Georgia’s seven-day moving average of new coronavirus cases and its hospitalization rate have been declining for about a month. But Tuesday saw one of the highest single-day totals for deaths reported since the pandemic began.

Kemp urged people to follow public health guidelines over Labor Day weekend, to preserve that progress and avoid the spikes that the state saw after Memorial Day and July 4th.

“Just be smart about what you’re doing.

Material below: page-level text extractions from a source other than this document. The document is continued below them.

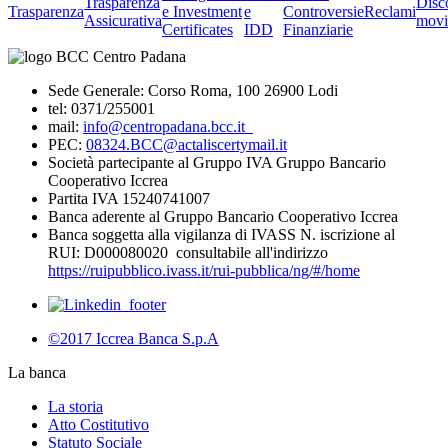
Trasparenza
Disc
Trasparenza
e Investment
e
Controversie
Reclami
Assicurativa
movi
Certificates
IDD
Finanziarie
Sede Generale: Corso Roma, 100 26900 Lodi
tel: 0371/255001
mail:
info@centropadana.bcc.it
PEC:
08324.BCC@actaliscertymail.it
Società partecipante al Gruppo IVA Gruppo Bancario
Cooperativo Iccrea
Partita IVA 15240741007
Banca aderente al Gruppo Bancario Cooperativo Iccrea
Banca soggetta alla vigilanza di IVASS N. iscrizione al
RUI: D000080020 consultabile all'indirizzo
https://ruipubblico.ivass.it/rui-pubblica/ng/#/home
©2017 Iccrea Banca S.p.A
La banca
La storia
Atto Costitutivo
Statuto Sociale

Limit your gatherings,” he said. “If you can’t do that or you’re in an environment where there’s a lot of people, make sure you’re wearing your mask, socially distance, be respectful of other people.”

He asked Georgians to think about the public health officials and healthcare workers that are going to be “laboring on Labor Day.”

Kemp visited an Amazon fulfillment center in Gwinnett County to highlight the state’s fiscal year 2020 economic development investment numbers: a four percent increase in economic development investment over the past year, compared to the year before. $7.4 billion dollars worth of new business projects supporting more than 24,000 jobs came to the state during the fiscal year 2020, numbers that Kemp called “amazing” amidst a pandemic.

“And even more exciting, 30% of the jobs came from outside of the metro Atlanta area,” he said.

Kemp also announced Georgia’s seventh time receiving the “top state for business” title by Area Development magazine.

He said that because the state has been able to maintain its AAA bond rating there won’t be a need for future across-the-board budget cuts for state agencies, which had to cut about 11% this summer.

Georgia’s unemployment rate stands at 7.6%, more than double what it was last year.